Cette loi fédérale américaine de 1977 concerne l’ensemble des actes de corruption commis par des entreprises ou des personnes, américaines ou non, qui sont soit implantées aux États-Unis, soit simplement cotées en Bourse sur le territoire américain ou qui participent d’une manière ou d’une autre à un marché financier régulé aux États-Unis.

En 2018, Ericsson avait déjà annoncé à l’occasion de ses résultats financiers du 3e trimestre qu’elle coopérait avec les autorités américaines depuis le lancement de leur enquête en 2013.

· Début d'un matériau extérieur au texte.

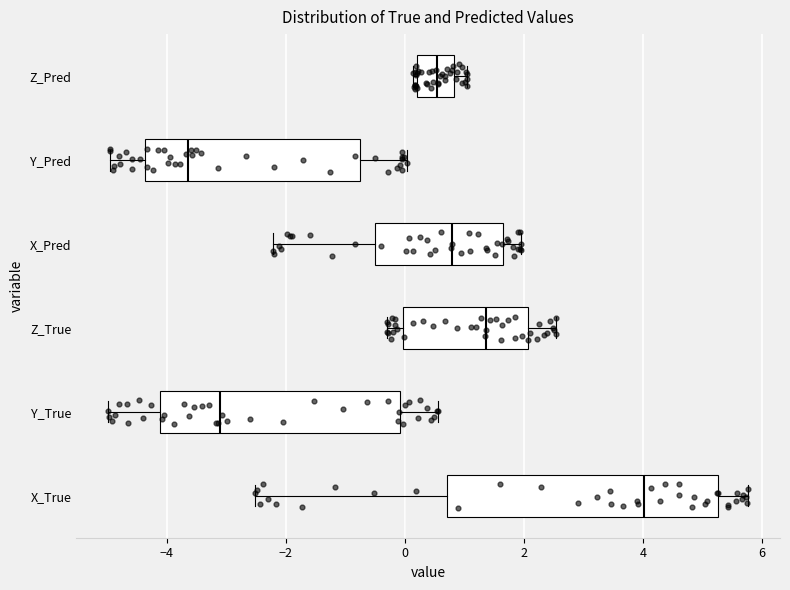

Which box has the furthest to the right median line?

X_True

La première amende d’un montant de 521 millions, est imposée par le DOJ, et dans le cadre de l’accord, la filiale égyptienne du groupe a plaidé coupable pour l’accusation de corruption à Djibouti.

La deuxième amende, d’un montant de 458,4 millions de dollars, est payée à la Securities and Echange Commission (SEC) pour mettre fin à la partie civile du dossier.

L’entreprise suédoise doit aussi engager une organisation indépendante pendant trois ans pour s’assurer qu’elle respecte les termes de l’accord. Elle affirme vouloir continuer les efforts d’amélioration de son programme d’éthique et de conformité.